Van'ın Erciş ilçesindeki depremden hemen sonra bölgeye giden ilk liderin kendisinin olduğunu ifade eden Kılıçdaroğlu, ''Deprem oldu, çıktılar konuştular; 'Efendim bir daha deprem olmayacak, herkes evine taşınsın' diye. Deprem oldu, insanlar hayatını kaybetti, çadırlarda insanlar öldü, yazlık çadır dağıttılar. Beceriksiz bir hükümet, bereketsiz bir hükümet. Bunu dile getiren yine Cumhuriyet Halk Partisi.
''Memura 5 aydır zam yapılmıyor''
Memura 5 aydır zam yapılmadığını dile getiren Kılıçdaroğlu, ''Türk-İş'in Asgari Ücret Tespit Komisyonu'na katıldığını biliyoruz. Asgari Ücret Tespit Komisyonu'na katıldılar, 'Bu asgari ücret bize yeter' dediler, bastılar imzayı. Orada görevli olan kamu personeli bile 'Bu ücret yetersizdir' derken, sen Türk-İş olarak nasıl buna yeterli dersin. Sendikayı, yöneticilerini suçladın. Bu 'Sarı sendikadır' dedin. Bu anlayışla olmaz, işçinin hakkını sen koruyacaksın. Şu açıklamayı yaptılar; ''Eğer biz evet demeseydik, daha düşük asgari ücret vereceklerdi bize'. Ne demek bu biliyor musunuz? Bu, şantaja boyun eğmektir. Sen direneceksin işçisin, alın teri döküyorsun sen. Şantaja boyun eğersen o koltukta oturmayacaksın'' diye konuştu.
''Yalaka gazetecilere soruyorum''
Türkiye'deki faili meçhul cinayetlerle ilgili 10 kez araştırma önergesi verdiğini belirten Kılıçdaroğlu, bu önergelerin AK Parti milletvekilleri tarafından reddedildiğini söyledi.
Kılıçdaroğlu, ''O bize demokrasi dersi veren yalaka gazetecilere soruyorum, 'CHP ne iş yapar' diyen yalakalara sesleniyorum; bana demokrasi dersi vermek senin haddin değildir. Sen daha demokrasinin d'sini bilmezken, CHP çok partili rejimi getirmiştir. Sen kim, bize demokrasi dersi vermek kim. Demokrasi dersi vereceksen, korkmuyorsan, yürekliysen Recep Tayyip Erdoğan'a 'Faili meçhulleri araştırmaktan niye korkuyorsun' diye sor bakalım'' şeklinde konuştu.

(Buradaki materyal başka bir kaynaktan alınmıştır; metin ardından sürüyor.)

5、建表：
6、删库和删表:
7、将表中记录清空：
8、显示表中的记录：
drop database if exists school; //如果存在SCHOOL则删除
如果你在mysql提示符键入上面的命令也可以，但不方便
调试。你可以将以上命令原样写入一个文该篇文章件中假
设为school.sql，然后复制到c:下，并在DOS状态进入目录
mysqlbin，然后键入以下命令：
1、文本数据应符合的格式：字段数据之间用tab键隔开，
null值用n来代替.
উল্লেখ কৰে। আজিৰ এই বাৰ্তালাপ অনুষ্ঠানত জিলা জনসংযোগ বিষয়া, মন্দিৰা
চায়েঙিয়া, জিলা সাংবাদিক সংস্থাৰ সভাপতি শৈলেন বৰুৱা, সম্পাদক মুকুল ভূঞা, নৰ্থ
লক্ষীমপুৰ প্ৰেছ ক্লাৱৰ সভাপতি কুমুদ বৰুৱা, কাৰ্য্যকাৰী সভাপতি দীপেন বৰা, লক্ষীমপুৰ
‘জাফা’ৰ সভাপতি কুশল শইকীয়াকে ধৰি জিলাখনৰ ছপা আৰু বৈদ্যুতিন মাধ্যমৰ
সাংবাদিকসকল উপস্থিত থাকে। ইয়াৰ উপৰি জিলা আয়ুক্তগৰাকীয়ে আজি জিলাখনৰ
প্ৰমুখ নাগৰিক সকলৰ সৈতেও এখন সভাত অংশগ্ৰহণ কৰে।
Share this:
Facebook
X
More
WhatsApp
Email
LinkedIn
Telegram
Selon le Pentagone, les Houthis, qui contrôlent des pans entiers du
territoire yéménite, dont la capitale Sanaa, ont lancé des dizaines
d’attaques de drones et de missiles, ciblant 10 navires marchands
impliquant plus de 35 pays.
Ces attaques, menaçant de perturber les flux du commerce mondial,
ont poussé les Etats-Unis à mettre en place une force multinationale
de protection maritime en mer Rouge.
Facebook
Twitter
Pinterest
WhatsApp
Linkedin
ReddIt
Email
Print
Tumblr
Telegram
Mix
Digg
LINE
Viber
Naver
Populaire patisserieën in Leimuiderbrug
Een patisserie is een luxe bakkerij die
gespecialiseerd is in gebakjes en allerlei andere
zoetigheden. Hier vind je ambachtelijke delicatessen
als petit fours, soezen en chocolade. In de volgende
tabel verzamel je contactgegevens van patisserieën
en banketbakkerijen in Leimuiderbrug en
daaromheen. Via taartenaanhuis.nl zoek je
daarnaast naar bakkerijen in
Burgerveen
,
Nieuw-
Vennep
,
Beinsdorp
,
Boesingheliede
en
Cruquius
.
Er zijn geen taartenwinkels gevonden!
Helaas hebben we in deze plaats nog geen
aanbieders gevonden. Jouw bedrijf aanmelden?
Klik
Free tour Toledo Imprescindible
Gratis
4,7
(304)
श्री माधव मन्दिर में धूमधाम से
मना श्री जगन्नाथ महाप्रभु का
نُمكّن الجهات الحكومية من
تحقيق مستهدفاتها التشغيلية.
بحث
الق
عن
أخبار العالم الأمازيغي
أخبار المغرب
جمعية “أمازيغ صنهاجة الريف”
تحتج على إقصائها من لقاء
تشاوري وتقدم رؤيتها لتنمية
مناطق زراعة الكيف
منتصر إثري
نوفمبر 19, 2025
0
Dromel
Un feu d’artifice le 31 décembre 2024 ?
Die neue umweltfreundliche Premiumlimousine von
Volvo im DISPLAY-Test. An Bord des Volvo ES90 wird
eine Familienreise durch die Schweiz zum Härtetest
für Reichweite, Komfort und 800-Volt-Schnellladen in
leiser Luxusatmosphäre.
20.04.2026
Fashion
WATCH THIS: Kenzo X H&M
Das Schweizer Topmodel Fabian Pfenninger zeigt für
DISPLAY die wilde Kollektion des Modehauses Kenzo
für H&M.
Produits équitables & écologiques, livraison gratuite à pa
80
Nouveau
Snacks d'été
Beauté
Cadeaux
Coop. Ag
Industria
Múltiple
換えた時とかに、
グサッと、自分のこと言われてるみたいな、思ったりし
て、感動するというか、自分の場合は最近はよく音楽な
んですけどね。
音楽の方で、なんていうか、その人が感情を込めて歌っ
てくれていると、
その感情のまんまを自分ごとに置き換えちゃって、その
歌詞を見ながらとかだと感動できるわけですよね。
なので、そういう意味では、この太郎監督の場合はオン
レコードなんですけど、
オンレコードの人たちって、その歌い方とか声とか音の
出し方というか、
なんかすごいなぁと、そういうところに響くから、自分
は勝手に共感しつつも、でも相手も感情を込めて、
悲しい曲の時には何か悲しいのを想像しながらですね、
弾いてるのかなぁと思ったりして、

CHP'nin ne yaptığını, nasıl yaptığını, ne için çaba harcadığını bildiğini dile getiren Kılıçdaroğlu, ''Ama bizi görmezden geliyor, görmek istemiyor. Türkiye'nin en temel sorunu şu anda medyadır. Halkın haber alma özgürlüğü yoktur. O medya patronlarına da medyada çalışan gazetecilere de söylüyorum. Ecelin ölüme faydası yoktur. Yiğit olacaksın, halkın sorunlarını dile getireceksin, korkmayacaksın, korkarsan seni ensenden tutup bir gün hapse atarlar. Biz fezlekeden, baskıdan korktuk mu? Korkmayız. Onun için CHP ahlak güvencesidir. Demokrasinin, özgürlüklerin, medyanın güvencesidir. Bizim yürekli olduğumuz kadar onların da yürekli olması lazım, korkmasınlar'' dedi.
Kemal Kılıçdaroğlu, bir saat 15 dakika süren konuşmasının ardından il başkanı adayları Oğuz Kaan Salıcı ve Ali Özcan ellerini tutarak, havaya kaldırdı. Kılıçdaroğlu daha sonra protokolde oturan başta eski Genel Başkan Yardımcısı Gürsel Tekin olmak üzere partililerle tokalaşarak, oy kullanmadan salondan ayrıldı.